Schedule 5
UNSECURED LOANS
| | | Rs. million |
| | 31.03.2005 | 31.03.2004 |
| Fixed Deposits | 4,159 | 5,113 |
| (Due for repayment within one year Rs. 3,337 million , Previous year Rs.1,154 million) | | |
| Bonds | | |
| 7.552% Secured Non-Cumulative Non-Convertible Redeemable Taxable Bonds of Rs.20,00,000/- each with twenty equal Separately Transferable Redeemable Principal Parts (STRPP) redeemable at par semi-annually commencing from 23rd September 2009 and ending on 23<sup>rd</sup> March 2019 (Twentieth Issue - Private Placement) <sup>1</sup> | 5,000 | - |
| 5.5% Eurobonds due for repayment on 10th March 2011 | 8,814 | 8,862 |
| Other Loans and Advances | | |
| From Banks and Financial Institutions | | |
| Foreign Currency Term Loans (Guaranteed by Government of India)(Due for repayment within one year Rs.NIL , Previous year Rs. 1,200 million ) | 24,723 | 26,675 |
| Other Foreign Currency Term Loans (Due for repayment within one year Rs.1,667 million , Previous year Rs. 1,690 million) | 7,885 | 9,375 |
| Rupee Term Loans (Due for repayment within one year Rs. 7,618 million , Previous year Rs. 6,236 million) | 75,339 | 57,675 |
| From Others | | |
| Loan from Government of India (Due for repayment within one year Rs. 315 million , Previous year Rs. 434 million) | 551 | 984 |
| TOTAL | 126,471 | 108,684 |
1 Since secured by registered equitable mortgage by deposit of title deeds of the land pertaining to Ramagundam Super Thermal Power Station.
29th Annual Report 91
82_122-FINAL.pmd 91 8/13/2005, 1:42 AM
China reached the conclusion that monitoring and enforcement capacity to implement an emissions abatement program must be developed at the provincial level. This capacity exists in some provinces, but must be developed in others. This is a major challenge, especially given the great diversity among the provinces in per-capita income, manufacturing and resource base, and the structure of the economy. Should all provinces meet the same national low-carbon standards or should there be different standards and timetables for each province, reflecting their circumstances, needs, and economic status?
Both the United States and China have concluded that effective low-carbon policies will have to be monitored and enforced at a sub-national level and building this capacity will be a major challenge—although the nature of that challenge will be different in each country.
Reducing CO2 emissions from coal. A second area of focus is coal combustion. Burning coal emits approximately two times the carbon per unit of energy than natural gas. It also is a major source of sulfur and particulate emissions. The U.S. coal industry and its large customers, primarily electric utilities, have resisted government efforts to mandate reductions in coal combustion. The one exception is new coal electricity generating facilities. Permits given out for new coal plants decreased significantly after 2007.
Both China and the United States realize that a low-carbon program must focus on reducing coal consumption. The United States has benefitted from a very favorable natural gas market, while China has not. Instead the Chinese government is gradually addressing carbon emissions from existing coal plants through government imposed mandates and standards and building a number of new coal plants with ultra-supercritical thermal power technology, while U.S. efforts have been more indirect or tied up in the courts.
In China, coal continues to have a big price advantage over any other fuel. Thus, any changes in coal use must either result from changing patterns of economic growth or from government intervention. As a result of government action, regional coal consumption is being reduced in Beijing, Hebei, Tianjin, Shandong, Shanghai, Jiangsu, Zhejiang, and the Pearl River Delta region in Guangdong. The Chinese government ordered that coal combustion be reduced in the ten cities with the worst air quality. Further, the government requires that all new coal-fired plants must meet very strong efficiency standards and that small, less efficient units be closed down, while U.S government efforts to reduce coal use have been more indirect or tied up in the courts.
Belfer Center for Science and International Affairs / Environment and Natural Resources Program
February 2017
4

■ **Action item**
Give back every line of the data above exactly as written.

■ **Exercise result**
Schedule 5
UNSECURED LOANS
| | | Rs. million |
| | 31.03.2005 | 31.03.2004 |
| Fixed Deposits | 4,159 | 5,113 |
| (Due for repayment within one year Rs. 3,337 million , Previous year Rs.1,154 million) | | |
| Bonds | | |
| 7.552% Secured Non-Cumulative Non-Convertible Redeemable Taxable Bonds of Rs.20,00,000/- each with twenty equal Separately Transferable Redeemable Principal Parts (STRPP) redeemable at par semi-annually commencing from 23rd September 2009 and ending on 23<sup>rd</sup> March 2019 (Twentieth Issue - Private Placement) <sup>1</sup> | 5,000 | - |
| 5.5% Eurobonds due for repayment on 10th March 2011 | 8,814 | 8,862 |
| Other Loans and Advances | | |
| From Banks and Financial Institutions | | |
| Foreign Currency Term Loans (Guaranteed by Government of India)(Due for repayment within one year Rs.NIL , Previous year Rs. 1,200 million ) | 24,723 | 26,675 |
| Other Foreign Currency Term Loans (Due for repayment within one year Rs.1,667 million , Previous year Rs. 1,690 million) | 7,885 | 9,375 |
| Rupee Term Loans (Due for repayment within one year Rs. 7,618 million , Previous year Rs. 6,236 million) | 75,339 | 57,675 |
| From Others | | |
| Loan from Government of India (Due for repayment within one year Rs. 315 million , Previous year Rs. 434 million) | 551 | 984 |
| TOTAL | 126,471 | 108,684 |
1 Since secured by registered equitable mortgage by deposit of title deeds of the land pertaining to Ramagundam Super Thermal Power Station.
29th Annual Report 91
82_122-FINAL.pmd 91 8/13/2005, 1:42 AM
China reached the conclusion that monitoring and enforcement capacity to implement an emissions abatement program must be developed at the provincial level. This capacity exists in some provinces, but must be developed in others. This is a major challenge, especially given the great diversity among the provinces in per-capita income, manufacturing and resource base, and the structure of the economy. Should all provinces meet the same national low-carbon standards or should there be different standards and timetables for each province, reflecting their circumstances, needs, and economic status?
Both the United States and China have concluded that effective low-carbon policies will have to be monitored and enforced at a sub-national level and building this capacity will be a major challenge—although the nature of that challenge will be different in each country.
Reducing CO2 emissions from coal. A second area of focus is coal combustion. Burning coal emits approximately two times the carbon per unit of energy than natural gas. It also is a major source of sulfur and particulate emissions. The U.S. coal industry and its large customers, primarily electric utilities, have resisted government efforts to mandate reductions in coal combustion. The one exception is new coal electricity generating facilities. Permits given out for new coal plants decreased significantly after 2007.
Both China and the United States realize that a low-carbon program must focus on reducing coal consumption. The United States has benefitted from a very favorable natural gas market, while China has not. Instead the Chinese government is gradually addressing carbon emissions from existing coal plants through government imposed mandates and standards and building a number of new coal plants with ultra-supercritical thermal power technology, while U.S. efforts have been more indirect or tied up in the courts.
In China, coal continues to have a big price advantage over any other fuel. Thus, any changes in coal use must either result from changing patterns of economic growth or from government intervention. As a result of government action, regional coal consumption is being reduced in Beijing, Hebei, Tianjin, Shandong, Shanghai, Jiangsu, Zhejiang, and the Pearl River Delta region in Guangdong. The Chinese government ordered that coal combustion be reduced in the ten cities with the worst air quality. Further, the government requires that all new coal-fired plants must meet very strong efficiency standards and that small, less efficient units be closed down, while U.S government efforts to reduce coal use have been more indirect or tied up in the courts.
Belfer Center for Science and International Affairs / Environment and Natural Resources Program
February 2017
4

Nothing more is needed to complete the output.